[Plain-text document sources]
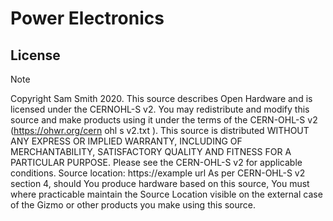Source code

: # Power Electronics

## License

> [!NOTE]
Copyright Sam Smith 2020.
This source describes Open Hardware and is licensed under the CERNOHL-S v2.
You may redistribute and modify this source and make products using it
under the terms of the CERN-OHL-S v2
(https://ohwr.org/cern ohl s v2.txt ).
This source is distributed WITHOUT ANY EXPRESS OR IMPLIED
WARRANTY, INCLUDING OF MERCHANTABILITY, SATISFACTORY
QUALITY AND FITNESS FOR A PARTICULAR PURPOSE. Please see
the CERN-OHL-S v2 for applicable conditions.
Source location: https://example url
As per CERN-OHL-S v2 section 4, should You produce hardware based
on this source, You must where practicable maintain the Source Location
visible on the external case of the Gizmo or other products you make using
this source.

**Requirement:**
Update the source text in the records by replacing "Gizmo" with "Widget" and keeping everything else the same. Leave out the pictures.

**Response below:**
Source code

: # Power Electronics

## License

> [!NOTE]
Copyright Sam Smith 2020.
This source describes Open Hardware and is licensed under the CERNOHL-S v2.
You may redistribute and modify this source and make products using it
under the terms of the CERN-OHL-S v2
(https://ohwr.org/cern ohl s v2.txt ).
This source is distributed WITHOUT ANY EXPRESS OR IMPLIED
WARRANTY, INCLUDING OF MERCHANTABILITY, SATISFACTORY
QUALITY AND FITNESS FOR A PARTICULAR PURPOSE. Please see
the CERN-OHL-S v2 for applicable conditions.
Source location: https://example url
As per CERN-OHL-S v2 section 4, should You produce hardware based
on this source, You must where practicable maintain the Source Location
visible on the external case of the Widget or other products you make using
this source.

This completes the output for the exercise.